The Danish words for “marauding” and “swarms” may not yet be a feature of the rhetoric of the country’s politics, but the same sentiment is at work. The government in Denmark has announced plans to advertise in foreign newspapers, beginning in Turkey.
This “information campaign” is intended to deter potential refugees from Syria and Northern Africa. No other nation in Europe has yet advertised its desired deterrence so explicitly, or so far away. But the rise of the populist Danish People’s Party, now a dominant force in the new rightwing minority government, reflects a changing tide of opinion that is taking immigration policy into new territory.
The plans confirmed by Inger Stojberg, the integration minister, have been controversial. Denmark received 14,815 Asylum applications in 2014, almost double those of the year before. Reports in the Danish press have revealed that documents comparing the benefits of several European countries are given to refugees by smugglers. The suggestion is that the refugees are making a calculated choice to travel to Denmark, to reap the benefits not available elsewhere.
The new government has swiftly cut benefits for asylum seekers by 45 per cent, with further benefits made conditional on meeting language requirements. Stojberg has asserted that the information campaign will only contain “facts“ such as these, and will allow them to reach refugees in Turkey and the Mediterranean who are considering Denmark as a destination. The point is that diminishing the benefits on offer will only have a deterrent effect if the refugees themselves are made aware.
The plans have been deeply polarising. Critics insist that the disincentives are pointless: they assert that neither the cuts to benefits, nor the ads themselves, will actually decrease the number of refugees seeking asylum.
But the opposition to the plans goes beyond the merits of their effectiveness. Many fear that the ads could diminish more than just the number of people seeking to claim asylum, but also Denmark’s international reputation for tolerance.
A Danish Facebook campaign that started out of opposition to the policy has already funded ads in the Danish newspaper Politiken and in the Guardian, with a message which reads: “Dear refugees, we welcome you to Denmark.”
The group, which has over 20,000 followers plan to run a similar ad in Germany’s Taz newspaper this week.
As the “ad wars” persist, politicians on both left and right have expressed unease. Some from the ruling Venstre party have labelled the plans “un-Danish”, and business leaders have warned that the ability of Danish businesses to compete for foreign recruits could suffer. One CEO put it starkly to the Berlingske newspaper: “Many foreign graduates are concerned about how their colleagues will look at us and fear that we are a bunch of closet racists.”
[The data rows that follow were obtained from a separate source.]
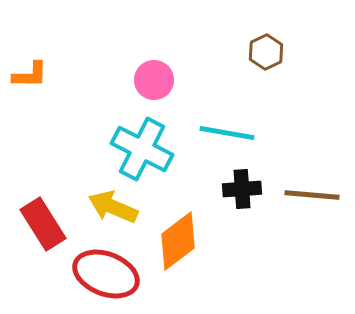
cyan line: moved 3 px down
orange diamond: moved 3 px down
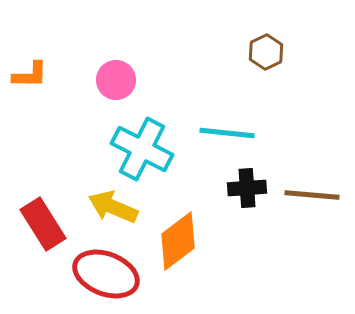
pink circle: moved 38 px left
cyan line: rotated 4 degrees counterclockwise
black cross: moved 5 px right, 1 px up
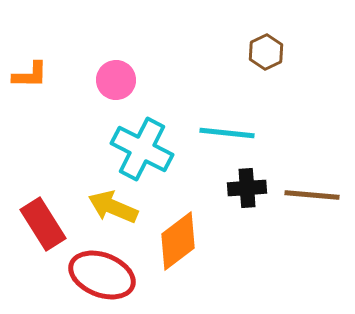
red ellipse: moved 4 px left, 1 px down
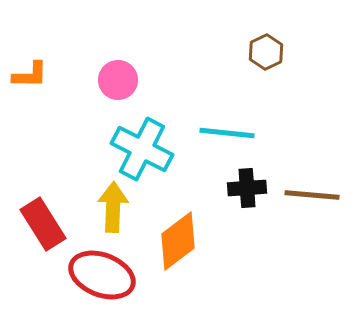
pink circle: moved 2 px right
yellow arrow: rotated 69 degrees clockwise
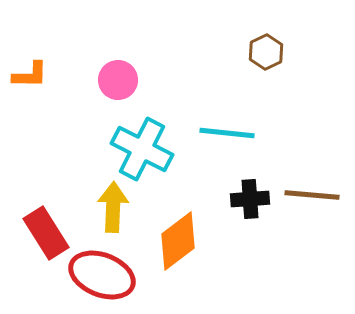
black cross: moved 3 px right, 11 px down
red rectangle: moved 3 px right, 9 px down
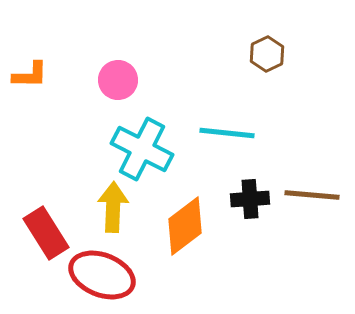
brown hexagon: moved 1 px right, 2 px down
orange diamond: moved 7 px right, 15 px up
In truth, the desire of governments to appear intolerant to all forms of immigration has continent-wide resonance. Denmark’s new policy is of a piece with those of Britain where, confronted by the growing migrant crisis in Calais, the government has pushed through new legislation to clamp down on immigrants in private tenancies. Landlords could face up to five years imprisonment for failure to evict migrants whose visas have expired, too.
The implication is clear. Europe’s governments are drawing a line in the sand in front of millions of refugees from war-torn, deprived parts of the world, too desperate not to cross it.
Other European countries have advertised in foreign media to dissuade asylum seekers in the past: both Austrian and German governments have advertised in Kosovan newspapers this year. They argued that this was necessary as the vast majority of applicants from these countries were rejected, on the grounds that Kosovo is officially a safe country. The adverts did result in a net decrease in applications to Austria, at least.
But the Danish policy is a new frontier: unlike previous such ads, it’s aimed at refugees who would have a good chance of successfully claiming asylum. Austrian ministers have considered adopting the Danish approach but are reticent.
“The situation for people from Syria is completely different,” Interior Ministry spokesman Karl-Heinz Grundböck has said. “There is a very high probability that those people will be granted asylum and so there is no reason for an information campaign in these other countries.”
With the number of refugees arriving at European borders increasing, this reticence will be tough to maintain.
The ethics of this policy are shaky at best – but if it works, countries may turn a blind eye to the morality of it. And it is striking that it is one of the countries that has historically been most accepting of those fleeing war and famine that is pushing the ethics of EU immigration policy.